*** Opening Material for the task ***

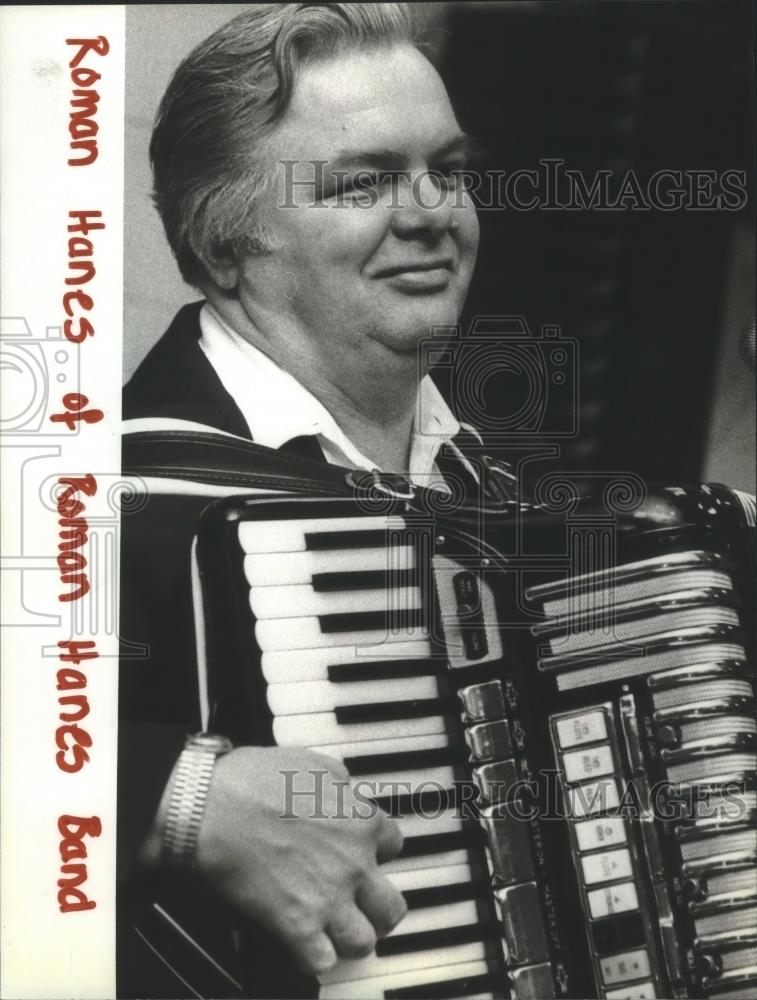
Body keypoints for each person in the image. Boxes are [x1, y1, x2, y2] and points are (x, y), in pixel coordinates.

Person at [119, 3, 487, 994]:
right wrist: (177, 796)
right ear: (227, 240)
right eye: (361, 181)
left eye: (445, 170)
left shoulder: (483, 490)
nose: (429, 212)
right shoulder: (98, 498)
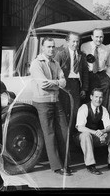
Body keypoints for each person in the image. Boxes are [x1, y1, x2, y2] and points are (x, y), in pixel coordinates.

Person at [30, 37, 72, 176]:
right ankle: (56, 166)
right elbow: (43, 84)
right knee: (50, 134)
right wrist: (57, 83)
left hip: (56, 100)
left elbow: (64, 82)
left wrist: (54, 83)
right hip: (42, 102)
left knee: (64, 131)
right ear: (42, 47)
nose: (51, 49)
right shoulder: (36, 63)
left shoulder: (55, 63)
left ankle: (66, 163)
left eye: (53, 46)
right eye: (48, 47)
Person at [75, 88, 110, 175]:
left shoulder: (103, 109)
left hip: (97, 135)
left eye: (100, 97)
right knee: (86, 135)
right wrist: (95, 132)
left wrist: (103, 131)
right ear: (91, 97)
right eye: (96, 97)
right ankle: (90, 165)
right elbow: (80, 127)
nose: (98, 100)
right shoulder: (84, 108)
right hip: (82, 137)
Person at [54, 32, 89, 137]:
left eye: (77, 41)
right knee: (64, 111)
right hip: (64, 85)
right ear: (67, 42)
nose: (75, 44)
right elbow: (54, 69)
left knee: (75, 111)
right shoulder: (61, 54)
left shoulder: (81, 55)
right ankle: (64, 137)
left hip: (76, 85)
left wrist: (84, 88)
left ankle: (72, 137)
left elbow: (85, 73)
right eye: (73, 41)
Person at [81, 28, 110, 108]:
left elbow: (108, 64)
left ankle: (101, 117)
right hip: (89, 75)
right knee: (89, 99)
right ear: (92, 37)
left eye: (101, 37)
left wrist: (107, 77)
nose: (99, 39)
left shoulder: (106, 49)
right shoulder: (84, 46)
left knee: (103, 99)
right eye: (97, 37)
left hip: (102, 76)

*** Closing Material for the task ***
*** Opening Material for the task ***

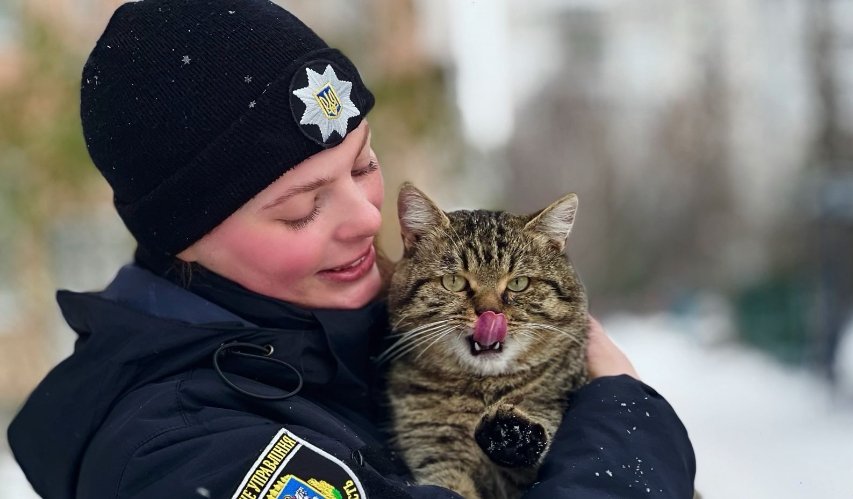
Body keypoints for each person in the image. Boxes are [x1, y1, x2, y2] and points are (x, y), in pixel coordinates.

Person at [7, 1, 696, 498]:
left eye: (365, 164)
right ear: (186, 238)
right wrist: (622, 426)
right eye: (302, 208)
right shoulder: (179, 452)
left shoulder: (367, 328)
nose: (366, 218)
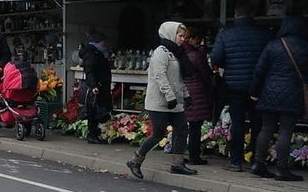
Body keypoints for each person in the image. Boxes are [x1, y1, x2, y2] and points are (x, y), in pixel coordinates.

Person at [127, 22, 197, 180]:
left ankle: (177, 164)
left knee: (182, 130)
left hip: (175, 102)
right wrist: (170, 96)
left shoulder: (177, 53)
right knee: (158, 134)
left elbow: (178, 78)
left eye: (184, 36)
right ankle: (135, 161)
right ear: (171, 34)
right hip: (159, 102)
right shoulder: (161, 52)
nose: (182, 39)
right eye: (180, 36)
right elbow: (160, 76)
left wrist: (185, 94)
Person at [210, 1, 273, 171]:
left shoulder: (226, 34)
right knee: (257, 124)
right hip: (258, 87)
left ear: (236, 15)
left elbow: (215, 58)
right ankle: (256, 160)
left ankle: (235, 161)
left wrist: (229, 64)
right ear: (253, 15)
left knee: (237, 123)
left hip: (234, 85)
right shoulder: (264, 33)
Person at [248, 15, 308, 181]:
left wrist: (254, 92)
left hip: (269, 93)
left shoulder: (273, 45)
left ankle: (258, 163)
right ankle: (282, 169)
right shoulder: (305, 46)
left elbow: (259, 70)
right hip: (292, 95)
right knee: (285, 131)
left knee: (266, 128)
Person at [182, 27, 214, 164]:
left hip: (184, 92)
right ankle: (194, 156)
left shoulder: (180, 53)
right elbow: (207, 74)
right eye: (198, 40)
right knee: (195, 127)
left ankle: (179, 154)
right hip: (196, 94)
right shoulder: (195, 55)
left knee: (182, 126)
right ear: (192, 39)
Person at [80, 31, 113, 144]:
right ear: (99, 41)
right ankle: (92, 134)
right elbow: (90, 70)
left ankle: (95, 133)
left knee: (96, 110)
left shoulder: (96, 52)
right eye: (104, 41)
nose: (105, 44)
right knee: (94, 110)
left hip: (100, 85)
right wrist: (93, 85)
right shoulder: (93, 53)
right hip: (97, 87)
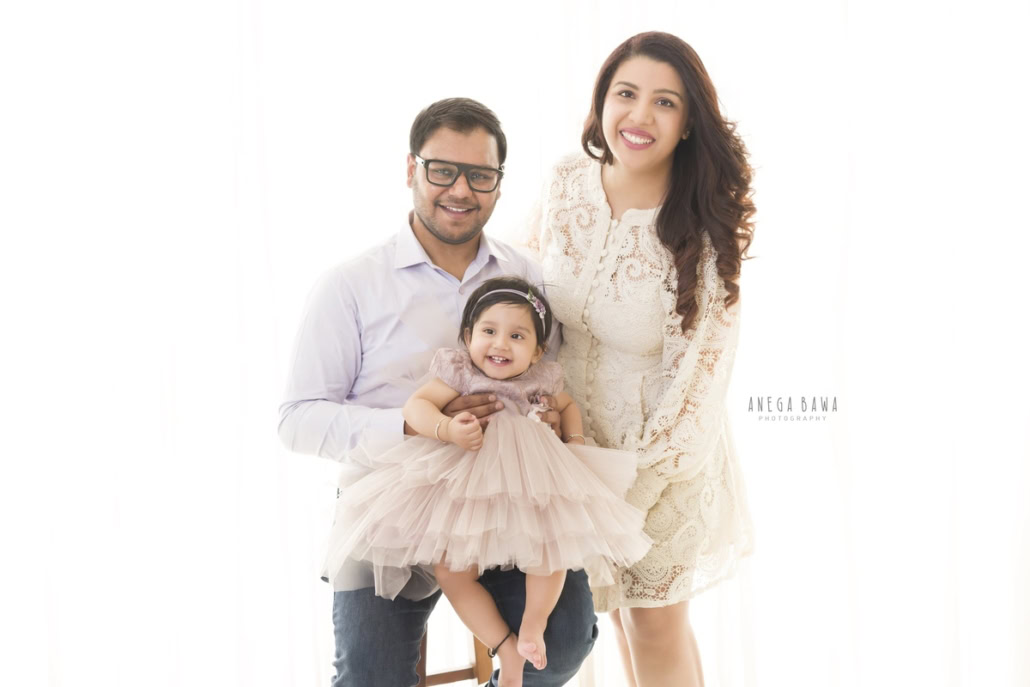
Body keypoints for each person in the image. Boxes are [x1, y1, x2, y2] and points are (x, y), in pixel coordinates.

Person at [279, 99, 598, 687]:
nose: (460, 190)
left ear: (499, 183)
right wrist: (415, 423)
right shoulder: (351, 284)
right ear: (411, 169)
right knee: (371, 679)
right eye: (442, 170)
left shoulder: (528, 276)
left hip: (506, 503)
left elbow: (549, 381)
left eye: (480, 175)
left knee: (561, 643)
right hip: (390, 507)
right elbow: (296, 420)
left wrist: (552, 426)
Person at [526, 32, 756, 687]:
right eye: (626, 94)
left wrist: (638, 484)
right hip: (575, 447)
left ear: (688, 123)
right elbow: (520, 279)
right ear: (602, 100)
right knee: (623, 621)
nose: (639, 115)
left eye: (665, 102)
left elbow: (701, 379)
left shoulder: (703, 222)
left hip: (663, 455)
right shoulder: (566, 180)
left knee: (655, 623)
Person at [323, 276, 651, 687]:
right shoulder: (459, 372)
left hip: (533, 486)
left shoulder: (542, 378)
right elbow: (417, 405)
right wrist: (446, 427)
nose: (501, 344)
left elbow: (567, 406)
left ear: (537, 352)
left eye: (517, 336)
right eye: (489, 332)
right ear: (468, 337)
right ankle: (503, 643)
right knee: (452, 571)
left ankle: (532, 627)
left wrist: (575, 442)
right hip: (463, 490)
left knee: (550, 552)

*** Closing Material for the task ***

- Activity
Report each line of the records that holds the word "nose".

- Solution below
nose: (429, 212)
nose: (51, 49)
nose: (98, 100)
nose: (75, 44)
nose: (99, 39)
nose: (366, 218)
nose: (182, 39)
nose: (105, 44)
nose: (460, 190)
nose: (639, 115)
nose: (501, 344)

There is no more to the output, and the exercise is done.